Report: Global wind operations and maintenance market projected to reach $27.44bn by 2025

22 June 2017 (Last Updated June 22nd, 2017 18:30)

The global wind operations and maintenance (O&M) market will grow from $13.74bn in 2016 to $27.44bn in 2025, forecasts a report by GlobalData.

Report: Global wind operations and maintenance market projected to reach $27.44bn by 2025

The global wind operations and maintenance (O&M) market will grow from $13.74bn in 2016 to $27.44bn in 2025, forecasts a report by GlobalData.

Titled ‘Wind Turbine Operations & Maintenance Market – Global Market Size, Trends, and Key Country Analysis to 2025’, the report identifies China as the biggest wind O&M market with a market size of $4.13bn in 2016, followed by the US and Germany.

Ageing turbines, high component failure rate, and replacement costs are key factors identified to drive the growth. O&M accounts for 10%-15% of the total cost of power generation for onshore windfarms and 25% for offshore windfarms.

The higher costs associated with offshore windfarms is due to higher turbine running time, difficult weather conditions, logistics costs, and unavailability of skilled technicians. Offshore wind had an 8.2% market share of the total O&M market in 2016, which is expected to increase to 18.4% by 2025.

Original equipment manufacturers (OEM) hold the majority share in the wind O&M market. The share of OEMs, however, is expected to decrease with increase in competition from independent service providers (ISP).
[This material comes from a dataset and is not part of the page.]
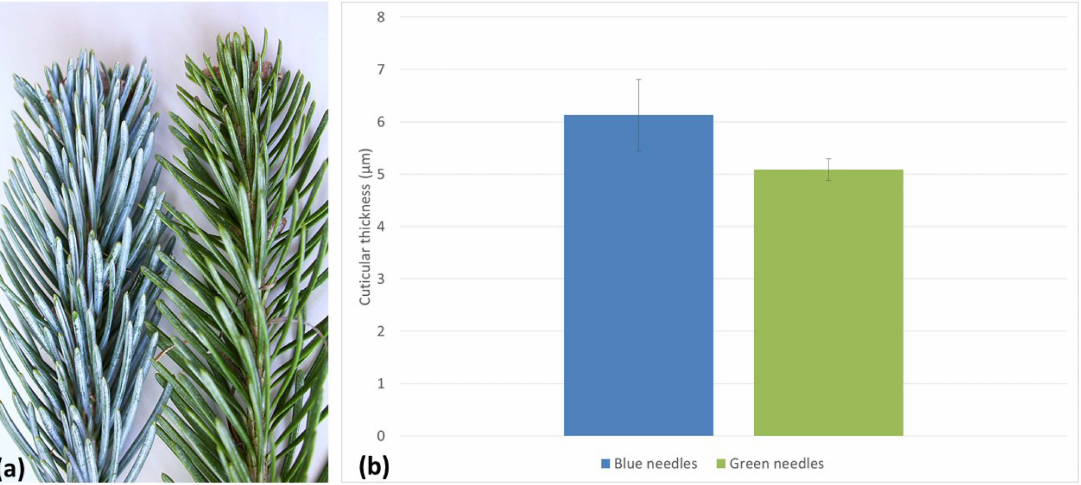
Figure 10. Results from measurements of cuticle thickness of needles from subalpine fir ( Abies lasiocarpa ) at Jønsberg. ( a ) The blue and green needles that were examined by electron microscopy; ( b ) mean cuticular thickness ( µ m) based on twelve measurements from each of seven green and seven blue needles. Photo: Venche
ISPs such as Global Energy Services (GES) and B9 Energy are gaining market share in a number of wind O&M markets including Germany, Spain, the UK, the US, and China, competing with OEMs by promoting low costs and higher reliability during the post-warranty period.

OEMs are signing long-term service contracts as long as seven years and above to counter competition from ISPs. OEMs are also providing a guarantee on turbine availability, apart from long-term contracts.